> [STUDY TEXT]:
##############################

The Pentagon Fails Its Audit Again—and Again and Again and Again and Again and Again

Yves here. The idea of a favorite scandal no doubt sounds like an oxymoron. But you may have books or movies you went back too often, or enjoy ritual performances holiday music or traditional dances. One of their appeals is that they are immutable and provide an anchor of sorts. The long-standing Pentagon audit failure is like that.

The Pentagon already has a huge black budget but that’s apparently not good enough to feed its maw of unending need (correct me if I have this wrong, but isn’t that a lot like always hungry Rahu?) And the inability to keep proper books is just a remarkable way to syphon off even more funds. It also proves, BTW, that MMT is indeed an accurate description of how the funding of a currency issuer like the US works. As one wag said, “We never worried about where the money for the next bombing run in Iraq was coming from.”

Consider this as support for the idea that poor records, whether by accident or design, covers for overspending. From The Cradle:

Furthermore, in 2019 alone, the Pentagon made $35 trillion in accounting adjustments – a figure larger than the entire US economy.The Pentagon budget is not only gargantuan, but replete with waste – from vast overcharges for spare parts, and weapons that don’t work, to forever wars with far reaching human and economic consequences.

These shadowy practices have, however, boosted the profits of US weapons makers like Lockheed Martin, Raytheon, Boeing, and Northrop Grumman, with major gains made despite the challenges posed by inflation and supply chain issues caused by the coronavirus pandemic.

By Lindsay Koshgarian, who directs the National Priorities Project at the Institute for Policy Studies. Originally published by OtherWords.org.

The Pentagon just failed its audit — again. For the sixth time in a row, the agency that accounts for half the money Congress approves each year can’t figure out what it did with all that money.

For a brief recap, the Pentagon has never passed an audit. Until 2018, it had never even completed one.

Since then, the Pentagon has done an audit every year and given itself a participation prize each time. Yet despite this year’s triumphant press release — titled “DOD Makes Incremental Progress Towards Clean Audit” — it has failed every time.

In its most recent audit, the Pentagon was able to account for just half of its $3.8 trillion in assets (including equipment, facilities, etc). That means $1.9 trillion is unaccounted for — more than the entire budget Congress agreed to for the current fiscal year.

##############################

> [AIM OF THE EXERCISE]:
In the piece on the Pentagon's audits, copy the passage beginning at "The Pentagon Fails" and stopping after "is like that.", and substitute "Defense Department" for each occurrence of "Pentagon".

> [DATASET RECORDS]:
##############################

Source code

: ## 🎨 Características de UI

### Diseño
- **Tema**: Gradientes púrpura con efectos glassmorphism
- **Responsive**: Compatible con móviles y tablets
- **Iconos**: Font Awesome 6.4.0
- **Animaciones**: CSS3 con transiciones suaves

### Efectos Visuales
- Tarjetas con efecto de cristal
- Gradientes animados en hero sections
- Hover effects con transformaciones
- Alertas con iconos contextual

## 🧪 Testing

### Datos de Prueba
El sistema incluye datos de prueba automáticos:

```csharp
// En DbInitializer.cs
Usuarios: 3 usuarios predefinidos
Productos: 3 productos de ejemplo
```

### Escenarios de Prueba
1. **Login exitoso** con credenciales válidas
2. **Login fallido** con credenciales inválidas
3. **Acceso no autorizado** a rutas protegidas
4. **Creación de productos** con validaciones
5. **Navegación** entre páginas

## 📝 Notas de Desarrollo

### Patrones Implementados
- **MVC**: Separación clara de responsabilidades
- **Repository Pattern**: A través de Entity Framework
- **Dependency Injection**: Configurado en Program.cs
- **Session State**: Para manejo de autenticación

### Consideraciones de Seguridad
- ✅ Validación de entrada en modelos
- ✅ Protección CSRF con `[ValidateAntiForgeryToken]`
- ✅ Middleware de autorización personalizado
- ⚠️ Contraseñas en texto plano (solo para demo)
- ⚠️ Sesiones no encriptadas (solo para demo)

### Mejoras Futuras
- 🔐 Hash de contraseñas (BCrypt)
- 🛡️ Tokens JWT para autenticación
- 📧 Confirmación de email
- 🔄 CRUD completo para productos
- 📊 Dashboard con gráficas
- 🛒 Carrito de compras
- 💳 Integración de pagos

##############################

> [PROBLEM SOLUTION]:
The Defense Department Fails Its Audit Again—and Again and Again and Again and Again and Again

Yves here. The idea of a favorite scandal no doubt sounds like an oxymoron. But you may have books or movies you went back too often, or enjoy ritual performances holiday music or traditional dances. One of their appeals is that they are immutable and provide an anchor of sorts. The long-standing Defense Department audit failure is like that.